> **EXTRAIT DU TEXTE**:
——————
Modèle de fontaine Purezza
Modèle de fontaine Purezza

Avant tout, une définition s’impose : l’eau du robinet micro-filtrée a été débarrassée d’un certain nombre de particules (chlore, calcaire, résidus de pesticides, dépôts…) naturellement présentes en suspension. Les minéraux, nécessaires à la qualité d’hydratation de l’eau sont préservés. La méthode est naturelle et ne doit pas être confondue avec l’osmose, qui purifie l’eau jusqu’à en retirer les oligo-éléments.

Les Français ont l’habitude de consommer l’eau du robinet, la proportion est même en hausse significative depuis 2006. Au restaurant, ils sont 37 % à la consommer en carafe, à la fois pour une question de coût (53 %) mais aussi pour réduire l’impact environnemental, un argument qui devient de plus en plus fréquent. Pour les 15 % de sceptiques, c’est plus le goût et le calcaire qui les rebutent. Dans ce contexte, les acteurs de l’eau microfiltrée ont eu beau jeu d’abattre leurs cartes. Depuis 2016, leur part de marché ne cesse d’augmenter.

« Le marché végétait un peu et quand on y est entré [en 2016, NDLR] , on avait la certitude qu’il allait exploser, se souvient Romain Portha, directeur marketing chez Purezza, une marque du géant de la fontaine à eau Waterlogic. La demande sur l’eau minérale est de moins en moins forte, mais les restaurateurs la conservent encore car c’est clairement un élément de marge. En face, la carafe d’eau a un taux de prise de 70 % en CHR, mais avec un service pas toujours de qualité. L’eau microfiltrée, c’est la synthèse des deux. On casse tous les codes, on amène de la flexibilité à la fois dans le service et dans les prix, ce qui plaît autant au restaurateur qu’au client. »

Les arguments de cette solution sont en effet séduisants : une bonne action pour la planète en abandonnant les bouteilles jetables, adieu le stockage et la manutention des caisses d’eau, une eau de bonne qualité et neutre en goût à volonté, un coût moindre pour le client, la possibilité de multiplier son utilisation (à table, en cuisine, en chambre, en séminaires…).
——————
> **ENREGISTREMENTS AFFICHÉS**:
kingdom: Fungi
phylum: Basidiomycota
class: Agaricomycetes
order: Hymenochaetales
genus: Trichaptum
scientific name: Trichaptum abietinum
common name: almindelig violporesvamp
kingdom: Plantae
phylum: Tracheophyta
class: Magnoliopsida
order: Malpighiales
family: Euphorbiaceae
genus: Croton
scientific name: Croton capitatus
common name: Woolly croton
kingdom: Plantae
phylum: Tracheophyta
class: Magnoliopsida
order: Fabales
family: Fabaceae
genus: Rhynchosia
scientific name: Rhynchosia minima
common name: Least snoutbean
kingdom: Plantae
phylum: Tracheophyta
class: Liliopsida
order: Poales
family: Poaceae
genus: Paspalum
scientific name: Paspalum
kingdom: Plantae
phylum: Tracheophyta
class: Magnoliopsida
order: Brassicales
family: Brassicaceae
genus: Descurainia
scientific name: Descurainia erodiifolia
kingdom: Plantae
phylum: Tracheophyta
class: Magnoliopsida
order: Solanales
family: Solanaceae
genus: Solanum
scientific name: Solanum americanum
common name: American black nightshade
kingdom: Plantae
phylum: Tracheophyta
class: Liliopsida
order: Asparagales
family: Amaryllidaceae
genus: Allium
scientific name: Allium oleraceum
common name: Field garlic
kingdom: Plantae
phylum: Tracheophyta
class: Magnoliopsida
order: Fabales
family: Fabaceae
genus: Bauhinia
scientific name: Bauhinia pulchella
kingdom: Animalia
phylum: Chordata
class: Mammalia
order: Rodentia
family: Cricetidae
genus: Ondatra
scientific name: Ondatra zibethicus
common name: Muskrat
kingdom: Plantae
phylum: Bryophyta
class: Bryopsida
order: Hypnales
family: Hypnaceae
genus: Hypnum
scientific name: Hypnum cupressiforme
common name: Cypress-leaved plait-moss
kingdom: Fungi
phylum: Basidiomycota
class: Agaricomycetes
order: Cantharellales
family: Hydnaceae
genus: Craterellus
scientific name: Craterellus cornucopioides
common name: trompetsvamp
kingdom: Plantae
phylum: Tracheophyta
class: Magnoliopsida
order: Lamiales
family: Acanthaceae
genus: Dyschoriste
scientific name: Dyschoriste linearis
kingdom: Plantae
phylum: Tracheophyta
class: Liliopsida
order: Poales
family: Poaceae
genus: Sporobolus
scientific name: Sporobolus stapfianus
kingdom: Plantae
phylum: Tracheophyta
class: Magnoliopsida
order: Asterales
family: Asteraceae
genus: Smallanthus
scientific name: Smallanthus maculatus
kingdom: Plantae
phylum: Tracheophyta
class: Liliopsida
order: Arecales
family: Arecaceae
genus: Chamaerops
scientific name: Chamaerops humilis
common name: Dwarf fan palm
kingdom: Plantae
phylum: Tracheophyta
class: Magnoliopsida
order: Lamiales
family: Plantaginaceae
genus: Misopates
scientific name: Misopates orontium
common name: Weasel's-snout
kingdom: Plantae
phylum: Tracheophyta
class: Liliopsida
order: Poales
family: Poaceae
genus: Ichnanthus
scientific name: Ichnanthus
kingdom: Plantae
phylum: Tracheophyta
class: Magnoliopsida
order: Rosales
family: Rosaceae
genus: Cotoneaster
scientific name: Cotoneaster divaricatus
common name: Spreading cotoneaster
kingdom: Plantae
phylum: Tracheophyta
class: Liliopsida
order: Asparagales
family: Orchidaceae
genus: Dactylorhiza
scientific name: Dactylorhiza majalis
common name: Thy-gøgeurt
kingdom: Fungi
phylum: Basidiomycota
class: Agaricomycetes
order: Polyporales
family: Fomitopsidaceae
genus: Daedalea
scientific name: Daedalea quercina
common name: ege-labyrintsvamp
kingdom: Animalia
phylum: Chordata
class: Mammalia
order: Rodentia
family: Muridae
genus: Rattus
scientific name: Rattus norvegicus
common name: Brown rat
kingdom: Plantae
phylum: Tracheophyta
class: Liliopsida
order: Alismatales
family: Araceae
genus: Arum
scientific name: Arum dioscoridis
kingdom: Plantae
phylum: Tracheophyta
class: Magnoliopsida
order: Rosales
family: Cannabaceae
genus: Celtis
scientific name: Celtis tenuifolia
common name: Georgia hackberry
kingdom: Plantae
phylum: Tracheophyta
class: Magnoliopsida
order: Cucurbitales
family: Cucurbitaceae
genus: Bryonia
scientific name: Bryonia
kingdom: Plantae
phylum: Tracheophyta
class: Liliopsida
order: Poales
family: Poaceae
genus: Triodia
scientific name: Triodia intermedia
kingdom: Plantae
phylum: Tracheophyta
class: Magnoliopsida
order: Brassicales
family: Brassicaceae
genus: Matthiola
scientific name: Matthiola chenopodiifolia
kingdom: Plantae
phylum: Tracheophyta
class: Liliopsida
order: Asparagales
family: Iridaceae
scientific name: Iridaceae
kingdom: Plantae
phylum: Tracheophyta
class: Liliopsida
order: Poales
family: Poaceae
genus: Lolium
——————
> **TÂCHES**:
A. Recopiez à l'identique le passage du texte sur l'eau microfiltrée, en commençant à « Les Français ont » et en terminant à « ne cesse d’augmenter. ».
B. D'après le texte sur l'eau microfiltrée, quelle part des Français consomme l'eau du robinet en carafe au restaurant ?

> **RÉPONSES COMPLÈTES**:
A.
Les Français ont l’habitude de consommer l’eau du robinet, la proportion est même en hausse significative depuis 2006. Au restaurant, ils sont 37 % à la consommer en carafe, à la fois pour une question de coût (53 %) mais aussi pour réduire l’impact environnemental, un argument qui devient de plus en plus fréquent. Pour les 15 % de sceptiques, c’est plus le goût et le calcaire qui les rebutent. Dans ce contexte, les acteurs de l’eau microfiltrée ont eu beau jeu d’abattre leurs cartes. Depuis 2016, leur part de marché ne cesse d’augmenter.

B. 37 %.